# TT 300zx?



## Dego-man (Jan 24, 2006)

I am wanting to buy a TT 300zx, between the years of 1986 and 1989. I'm looking for a good body, runs well, and stock TT engine in it.

What do u think this would cost me?


----------



## Xorti7 (Dec 27, 2004)

Dego-man said:


> I am wanting to buy a TT 300zx, between the years of 1986 and 1989. I'm looking for a good body, runs well, and stock TT engine in it.
> 
> What do u think this would cost me?


The 300zx came stock TT between 90 and 96
The 84-89 was single turbo.


----------



## Myidolis (Oct 17, 2005)

Xorti7 said:


> The 300zx came stock TT between 90 and 96
> The 84-89 was single turbo.


He's right. Why do you want 86-89, you just looking for the 31 body style? The z32's don't look bad at all, especially if they have the fin. But for an 80s turbo that runs reasonably well, (it's probably gonna need some work no matter what unless you're buying a restored one) you should definatlely be able to get out for under 2k, depending on where you live. i got mine for all of 600, my buddy got his for 450. Just look around, you'll find a good buy.


----------



## nissandrew (Aug 23, 2005)

Well, the Z31 body style changed slightly in the 87-89 models...I don't know if that's what he's talking about, though. The fog lights moved down on the bottom of the bumper, and the tail-lights changed.


----------



## Dego-man (Jan 24, 2006)

My bad i wasn't aware that they were only single turbo. I just like the style alot better of the 86-89. I will check out the later ones and see what i think. 

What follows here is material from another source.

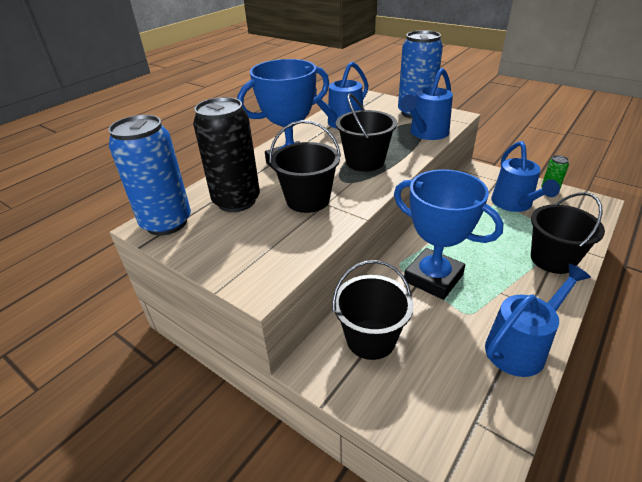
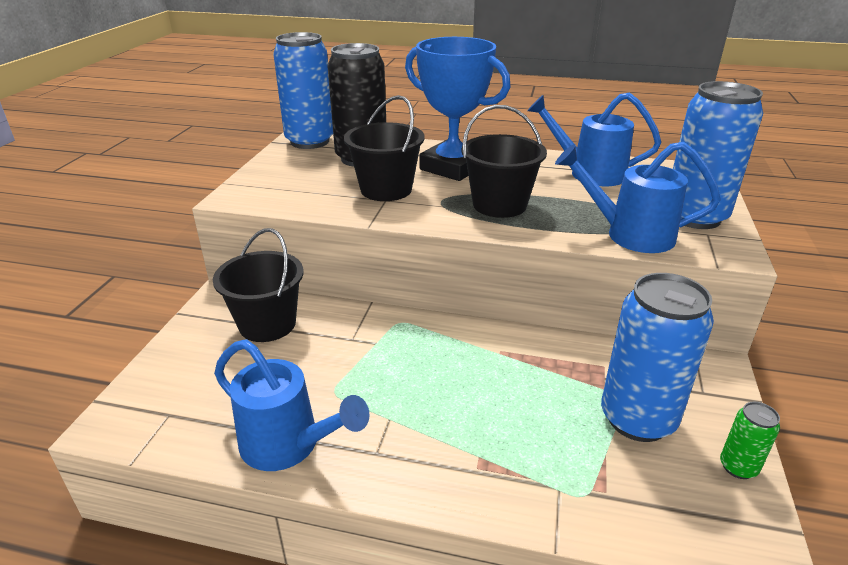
camera: 65 degrees right, 5 degrees down
blue trophy [394,169,504,300] -> none
blue watering can [491,141,560,212] -> blue can [601,273,714,442]
black bucket [531,192,605,274] -> none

Any other nicer cars for around $4000, that i should maybe look into??

I was also thinking about a 1990-1 Honda Prelude.


----------



## AZ-ZBum (Nov 21, 2004)

there were two distinct style Z31s. 84-86 and 87-89. Actually, 86 could be considered a style all it's own. But the shape was almost exactly the same for all these years.


----------



## asleepz (Feb 24, 2004)

You'd be much happier with a turbo Z. Don't even worry about the prelude. A Z would stomp it and have much more potential.


----------



## Dego-man (Jan 24, 2006)

thx for the input


----------